OPINION
Thirty-something years ago I worked the public bar at the deservedly infamous Gluepot Tavern in Ponsonby. Day in and day out, I pulled pints and poured nips of cheap sherry for a rogues’ gallery of locals and scruffy drifters to a soundtrack stuffed with pub rock classics. It was hard work, but it was real work, and in that dingy room I learned the humility, patience and confidence that I have relied on so heavily in my later life.
It was not, by any stretch of the imagination, a lucrative endeavour. I saw it as an education of sorts - a rite of passage even - and while I cherished my time at the Gluepot I felt the persistent pull of a “real job” in the “real world”.
In the intervening decades, I have been fortunate enough to travel extensively and have found that for much of the rest of the world, bars and restaurants are not where one escapes life. Rather, they are the forum in which life is meted out in double-pours and friendly ears.
Bartenders, waiters, porters and chefs hold court in these spaces, and they are valued. In Paris, a maitre d’ of good repute is held in the same regard as the local doctor. In New York City, a barman worth his salt can achieve the rank of local celebrity. Even over the ditch – a common narrative these days – outcomes for hospitality workers are much greater than in Aotearoa.
Here, the ceiling is low. Rising costs, predatory employment practices and an endemic undervaluation of the F&B sector have positioned hospitality jobs as temporary stopgaps for students, travellers and recent migrants.
Not only are these jobs low-paid, but they are often fraught with abuse, exploitation and wage theft. A recent AUT report on the industry found that 42 per cent of respondents did not receive their full break entitlements, 23 per cent reported experiencing bullying or harassment, and 59 per cent said that they were either planning on resigning or unsure about staying in their role.
Traditionally, the industry has been feeble in combatting this trend and is one of the least unionised across the motu. Another consequence of National’s ill-fated Employment Contracts Act (1991), it appears. Our much-loved dens of iniquity are now dens of inequity.

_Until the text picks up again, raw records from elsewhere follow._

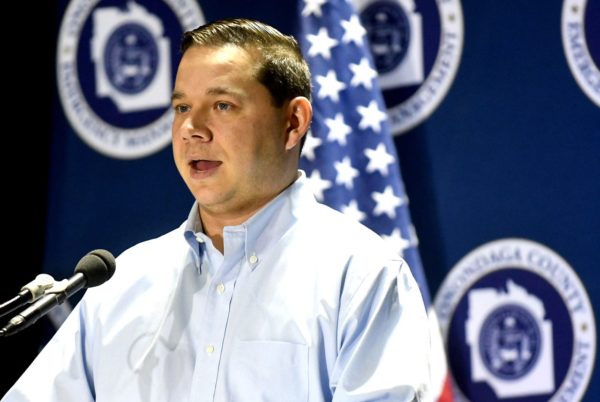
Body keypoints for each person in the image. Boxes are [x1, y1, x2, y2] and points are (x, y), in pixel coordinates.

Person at [3, 18, 432, 401]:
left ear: (293, 122)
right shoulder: (121, 284)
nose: (192, 129)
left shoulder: (361, 277)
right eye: (182, 108)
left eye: (222, 105)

Hope, though, has appeared in the form of last year’s Fair Pay Agreements Act. Bus drivers were first in the queue for bargaining, with the hospitality sector following shortly after. In the coming months, representatives of the F&B industry’s 150,000 workers and 24,000 employers will meet on either side of the bargaining table to hash out an agreement cementing fair working hours and penalty rates.
Neil Finn, himself no stranger to the Gluepot, would have us believe that history never repeats – in this case, I hope it does. We have a proud and hard-fought history of collective bargaining, strike action and unionisation. By all accounts, employment outcomes for our kaimahi have decreased as quickly as union membership has.
We have an unfortunate tendency in our nation to reserve the most exhausting conditions for the most marginalised in our society. The idea of a student working part time at a bar to pay their rent is a lot less charming when you consider that they are likely paying north of $200 a week for a cold, damp flat and being overworked and underpaid for the privilege.
Why make life harder for those with the most to gain? Is it really surprising when those people leave our country for better opportunities abroad?
I will be watching the bargaining process with interest, and I’m not alone. Kerry Davies, the national secretary of the Public Service Association, Aotearoa’s largest trade union, had this to say: “We support and celebrate an FPA for hospitality workers. Hospitality workers deserve decent consistent conditions just like other workers. In a sector with a huge range of small and large workplaces scattered across the country, an FPA provides … protection and consistency, not just around pay.”
Hardly a controversial idea, I think, and an echo of Martin Luther King Jr’s statement that “all labour that uplifts humanity has dignity and importance”.
Wise words, indeed. Is there anything more uplifting than a strong flat white, served with a smile and a story, or a good meal cooked with care at your local? I think not.
Shane Te Pou (Ngāi Tūhoe) is a commentator, blogger and former Labour Party activist.